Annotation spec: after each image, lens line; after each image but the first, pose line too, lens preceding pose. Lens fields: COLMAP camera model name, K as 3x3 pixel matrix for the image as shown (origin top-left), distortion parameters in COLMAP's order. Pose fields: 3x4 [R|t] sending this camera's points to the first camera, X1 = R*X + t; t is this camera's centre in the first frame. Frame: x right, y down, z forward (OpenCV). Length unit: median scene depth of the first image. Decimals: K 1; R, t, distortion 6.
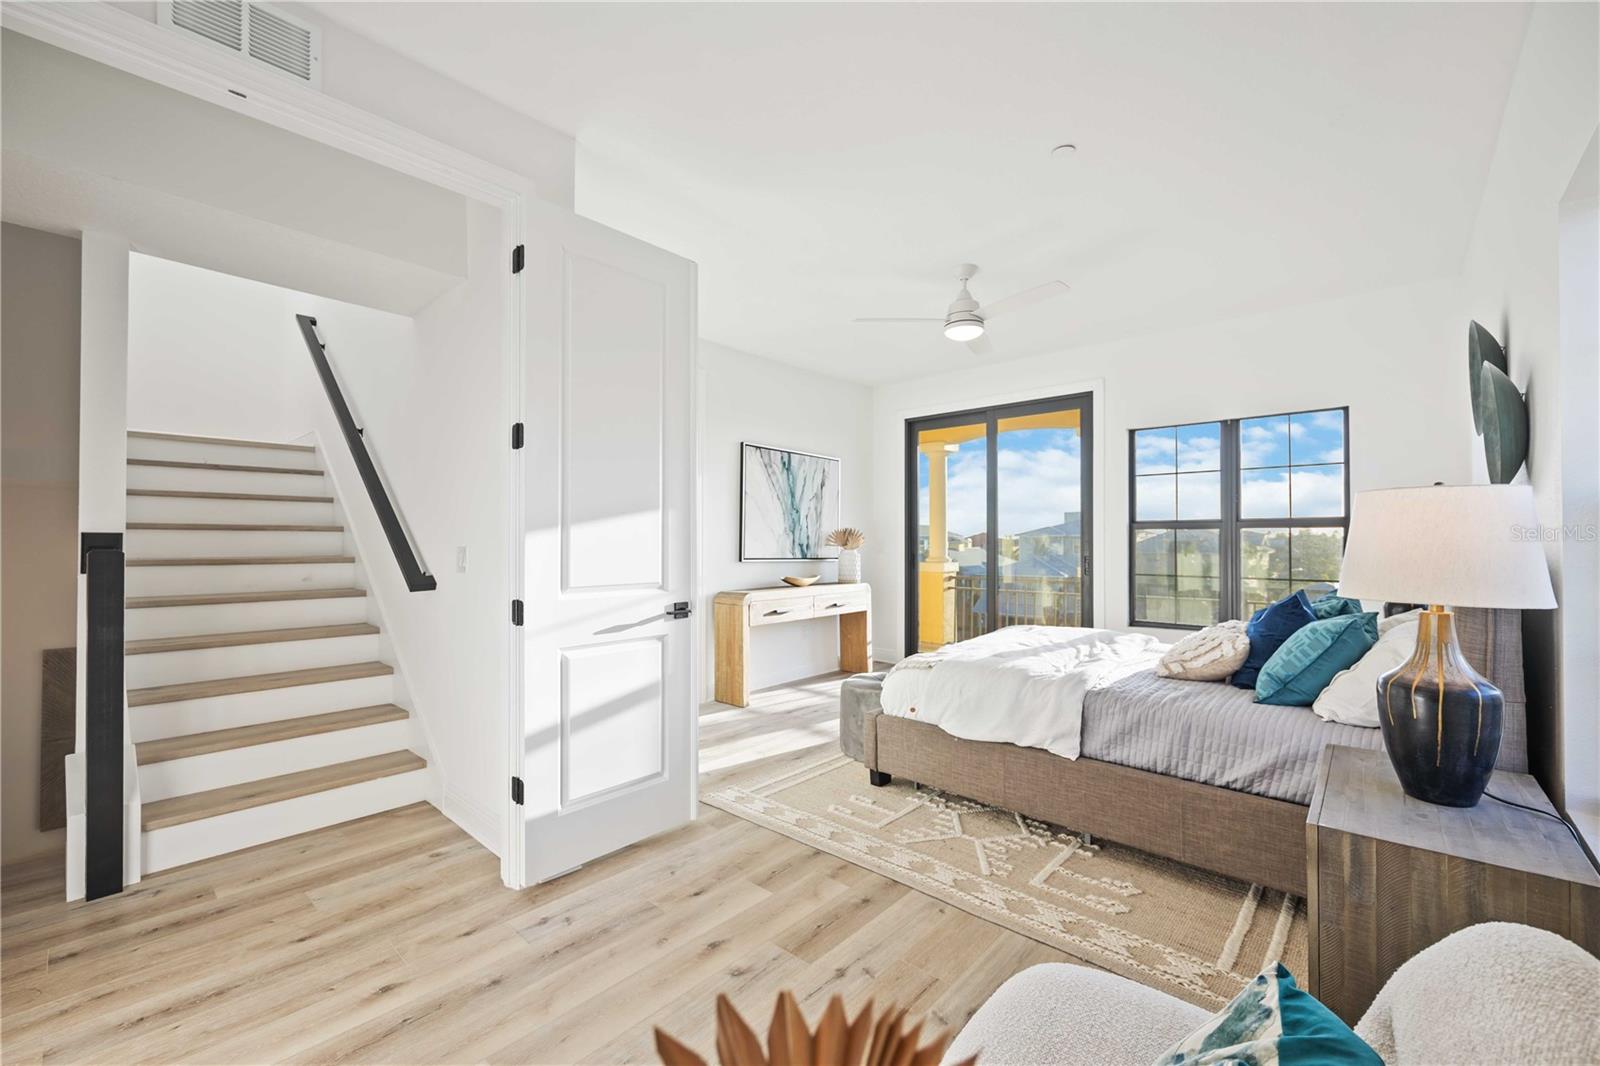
lens RADIAL K [[657.5, 0, 803.8], [0, 657.5, 537.3], [0, 0, 1]] dist [-0.001849, 0.001316]
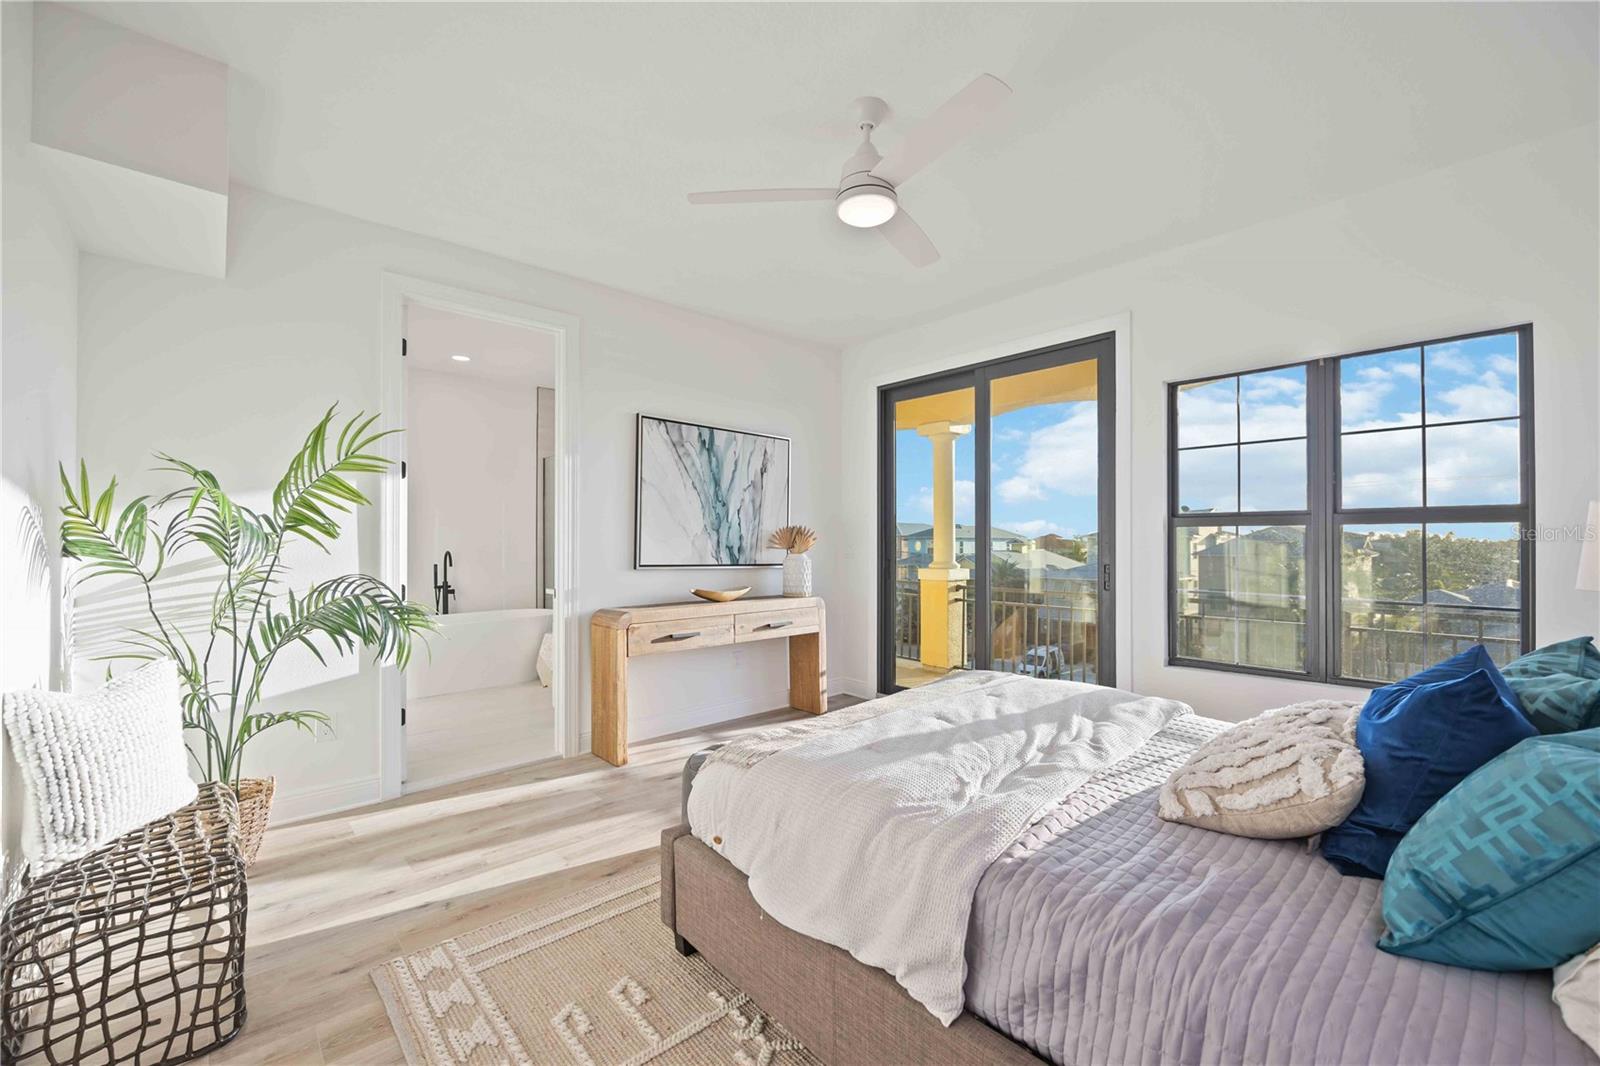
lens RADIAL K [[657.5, 0, 798.2], [0, 657.5, 539.3], [0, 0, 1]] dist [-0.001849, 0.001316]
pose [[0.994872, 0.000829, -0.101142, 0.246257], [-0.000727, 0.999999, 0.001040, 0.001694], [0.101142, -0.000962, 0.994871, 0.373625]]
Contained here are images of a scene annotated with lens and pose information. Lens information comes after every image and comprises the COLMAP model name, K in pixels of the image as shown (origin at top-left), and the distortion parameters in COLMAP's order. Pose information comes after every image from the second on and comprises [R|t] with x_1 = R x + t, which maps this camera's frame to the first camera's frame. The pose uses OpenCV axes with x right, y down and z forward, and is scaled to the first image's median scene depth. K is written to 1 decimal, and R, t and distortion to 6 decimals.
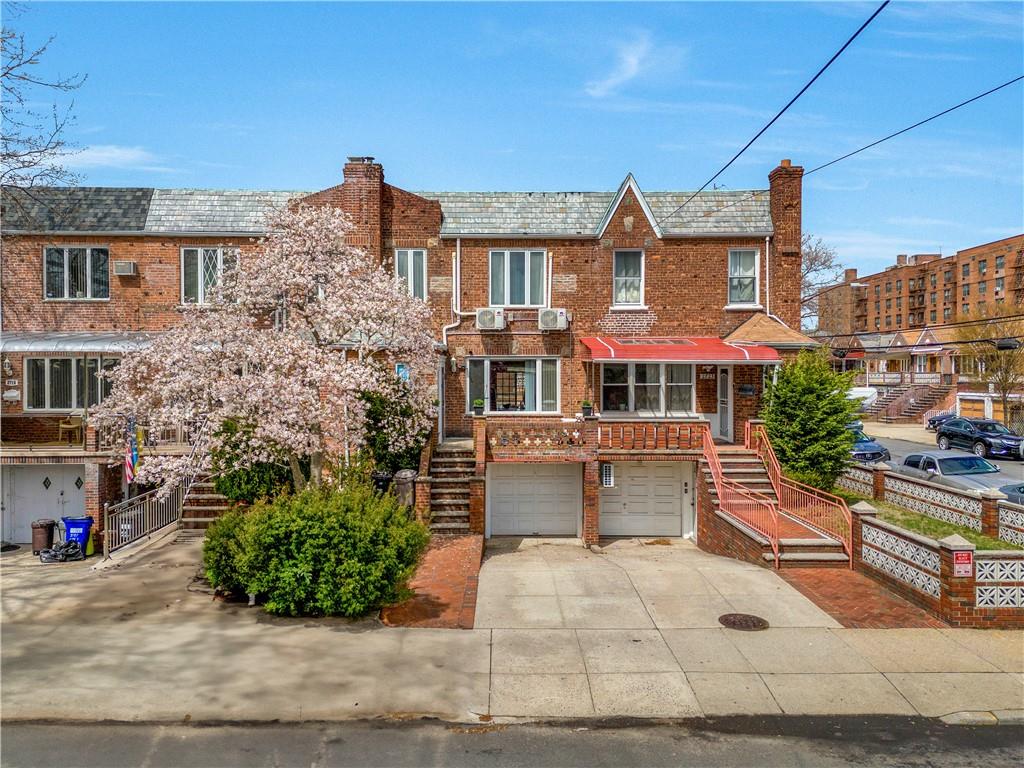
lens RADIAL K [[709.3, 0, 512.0], [0, 709.3, 384.0], [0, 0, 1]] dist [0.026748, -0.004881]
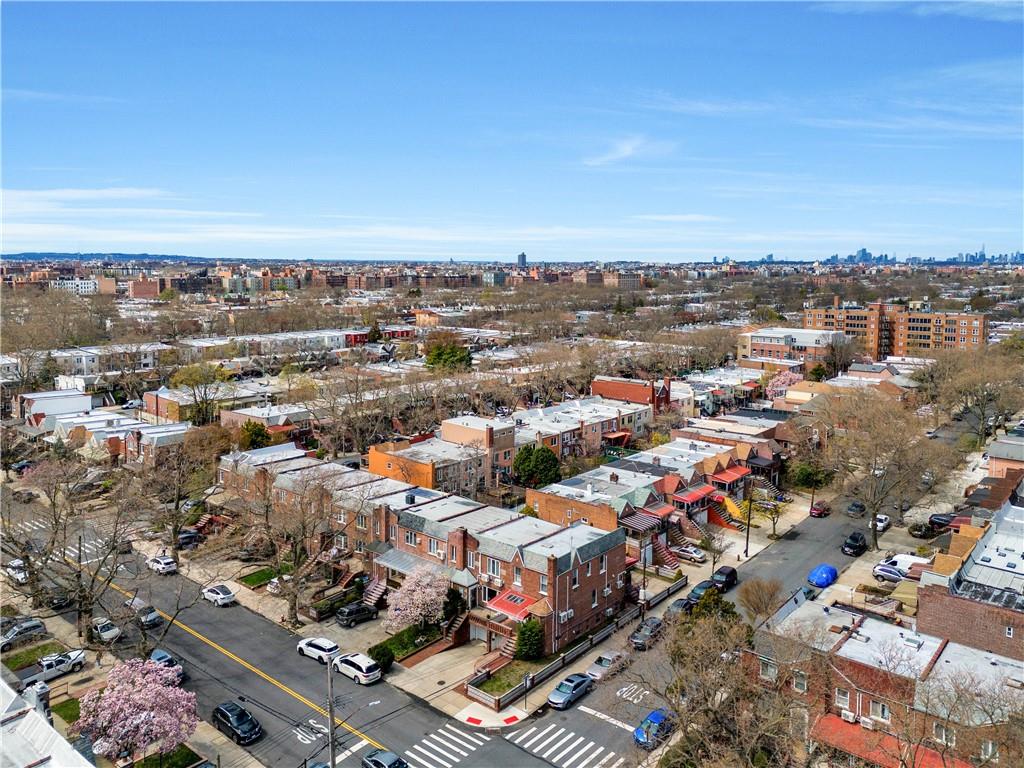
lens RADIAL K [[737.1, 0, 512.1], [0, 737.1, 371.8], [0, 0, 1]] dist [0.011764, 0.004422]
pose [[0.767660, 0.088514, -0.634715, 2.391705], [-0.016162, 0.992775, 0.118899, -1.601140], [0.640654, -0.081015, 0.763544, -1.737332]]
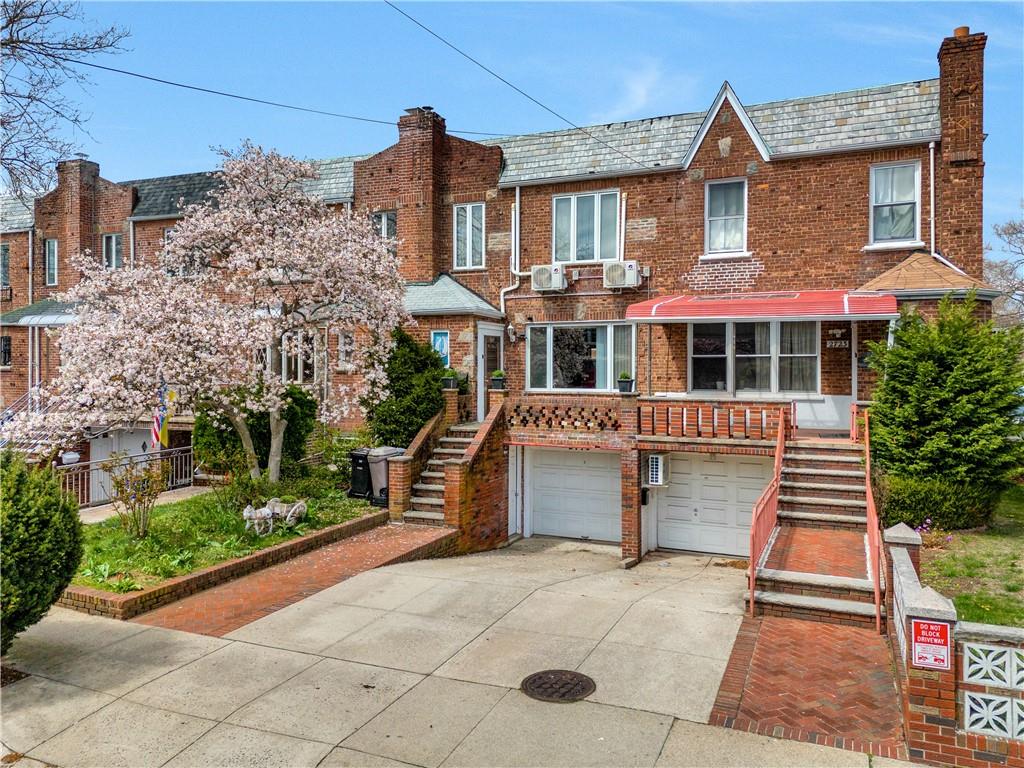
lens RADIAL K [[737.1, 0, 512.1], [0, 737.1, 371.8], [0, 0, 1]] dist [0.011764, 0.004422]
pose [[0.920100, 0.003539, -0.391668, 0.268082], [-0.006884, 0.999951, -0.007135, 0.025753], [0.391624, 0.009261, 0.920079, 0.176391]]
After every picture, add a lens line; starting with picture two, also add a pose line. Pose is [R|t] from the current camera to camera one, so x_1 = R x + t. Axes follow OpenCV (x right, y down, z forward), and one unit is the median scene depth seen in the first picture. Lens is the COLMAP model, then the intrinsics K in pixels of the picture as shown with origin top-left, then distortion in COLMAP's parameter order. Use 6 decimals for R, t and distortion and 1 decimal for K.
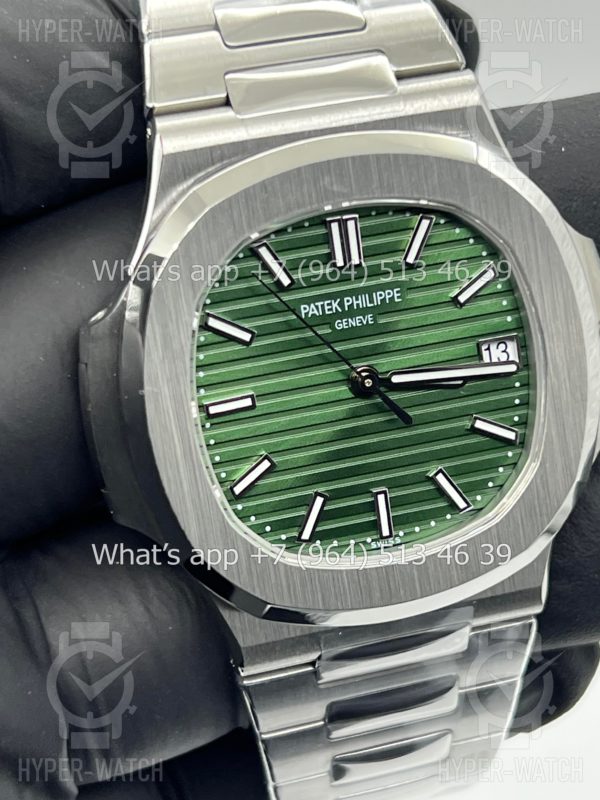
lens RADIAL K [[1837.5, 0, 300.0], [0, 1837.5, 400.0], [0, 0, 1]] dist [0.326305, 0.232879]
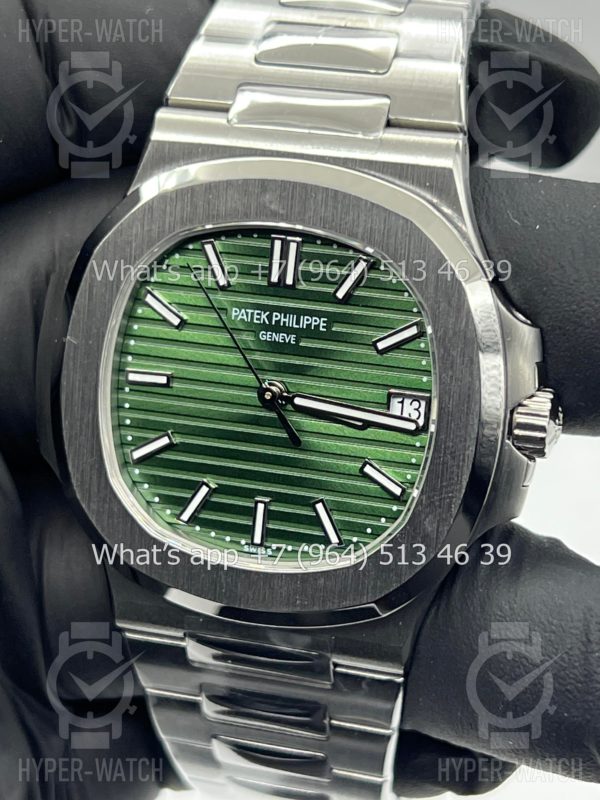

_ _ _ _

• **TASK TO COMPLETE**
Which lines in the records contain the word "unit"? Copy each of them out in full.

• **RESPONSE**
Annotation spec: after each image, lens line; after each image but the first, pose line too, lens preceding pose. Lens fields: COLMAP camera model name, K as 3x3 pixel matrix for the image as shown (origin top-left), distortion parameters in COLMAP's order. Pose fields: 3x4 [R|t] sending this camera's points to the first camera, X1 = R*X + t; t is this camera's centre in the first frame. Frame: x right, y down, z forward (OpenCV). Length unit: median scene depth of the first image. Decimals: K 1; R, t, distortion 6.
After every picture, add a lens line; starting with picture two, also add a pose line. Pose is [R|t] from the current camera to camera one, so x_1 = R x + t. Axes follow OpenCV (x right, y down, z forward), and one unit is the median scene depth seen in the first picture. Lens is the COLMAP model, then the intrinsics K in pixels of the picture as shown with origin top-left, then distortion in COLMAP's parameter order. Use 6 decimals for R, t and distortion and 1 decimal for K.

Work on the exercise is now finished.